| Records supplied |
==========

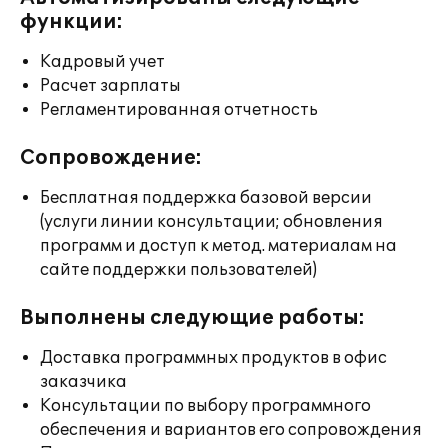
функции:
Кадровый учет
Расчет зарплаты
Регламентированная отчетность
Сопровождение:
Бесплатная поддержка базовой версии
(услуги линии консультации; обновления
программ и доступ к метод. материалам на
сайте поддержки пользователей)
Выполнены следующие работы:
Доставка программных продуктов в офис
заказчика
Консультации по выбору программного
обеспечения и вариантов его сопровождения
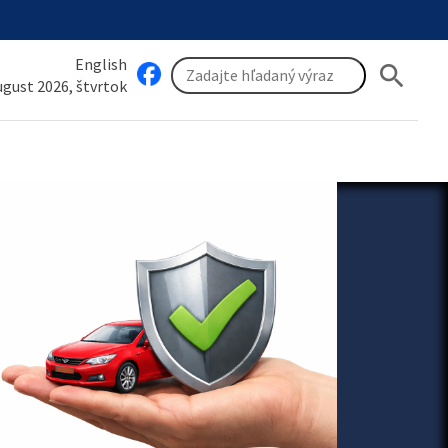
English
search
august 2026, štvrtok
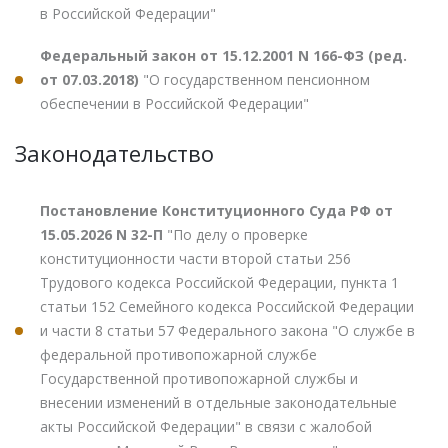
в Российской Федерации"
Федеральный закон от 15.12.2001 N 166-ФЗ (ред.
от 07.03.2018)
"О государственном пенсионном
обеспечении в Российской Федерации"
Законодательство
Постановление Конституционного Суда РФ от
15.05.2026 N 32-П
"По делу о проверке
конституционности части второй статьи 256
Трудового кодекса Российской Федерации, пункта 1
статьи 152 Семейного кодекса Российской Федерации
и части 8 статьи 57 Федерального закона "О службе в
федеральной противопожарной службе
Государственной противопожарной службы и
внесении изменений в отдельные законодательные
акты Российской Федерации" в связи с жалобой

==========

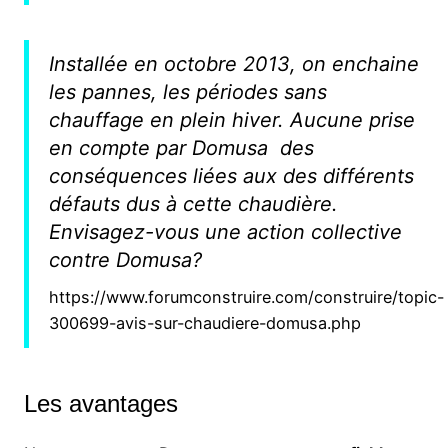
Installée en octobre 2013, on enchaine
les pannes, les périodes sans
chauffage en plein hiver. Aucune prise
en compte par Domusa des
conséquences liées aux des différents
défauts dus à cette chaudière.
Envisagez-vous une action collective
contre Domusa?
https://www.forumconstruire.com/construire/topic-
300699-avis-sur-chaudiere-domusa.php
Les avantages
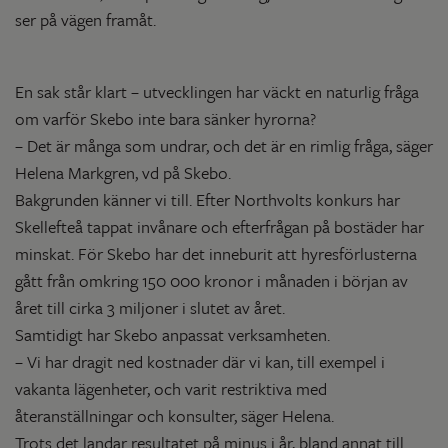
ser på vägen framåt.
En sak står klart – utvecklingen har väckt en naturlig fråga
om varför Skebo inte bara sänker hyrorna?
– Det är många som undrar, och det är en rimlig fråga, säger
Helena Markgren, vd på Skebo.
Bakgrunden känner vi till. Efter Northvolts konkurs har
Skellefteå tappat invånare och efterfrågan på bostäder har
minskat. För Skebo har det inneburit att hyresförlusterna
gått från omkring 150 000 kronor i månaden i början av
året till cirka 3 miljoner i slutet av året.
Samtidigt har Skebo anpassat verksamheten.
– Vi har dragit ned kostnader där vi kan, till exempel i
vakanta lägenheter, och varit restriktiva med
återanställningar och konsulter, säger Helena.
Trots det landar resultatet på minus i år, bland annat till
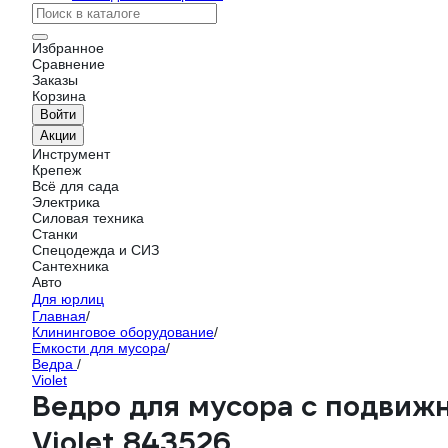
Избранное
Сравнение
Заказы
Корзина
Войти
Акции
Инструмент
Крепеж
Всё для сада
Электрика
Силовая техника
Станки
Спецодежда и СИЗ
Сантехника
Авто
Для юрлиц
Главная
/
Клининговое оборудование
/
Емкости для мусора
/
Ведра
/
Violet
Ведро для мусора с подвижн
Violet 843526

==========

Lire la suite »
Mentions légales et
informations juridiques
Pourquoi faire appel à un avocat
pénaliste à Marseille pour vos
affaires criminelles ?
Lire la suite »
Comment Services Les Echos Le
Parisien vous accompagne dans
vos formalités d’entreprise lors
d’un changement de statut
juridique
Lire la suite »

==========

Reproduce the material from the line with "Installée en octobre 2013, on enchaine" up to and including the line with "Les avantages", keeping every line word for word.

| Task output |
Installée en octobre 2013, on enchaine
les pannes, les périodes sans
chauffage en plein hiver. Aucune prise
en compte par Domusa des
conséquences liées aux des différents
défauts dus à cette chaudière.
Envisagez-vous une action collective
contre Domusa?
https://www.forumconstruire.com/construire/topic-
300699-avis-sur-chaudiere-domusa.php
Les avantages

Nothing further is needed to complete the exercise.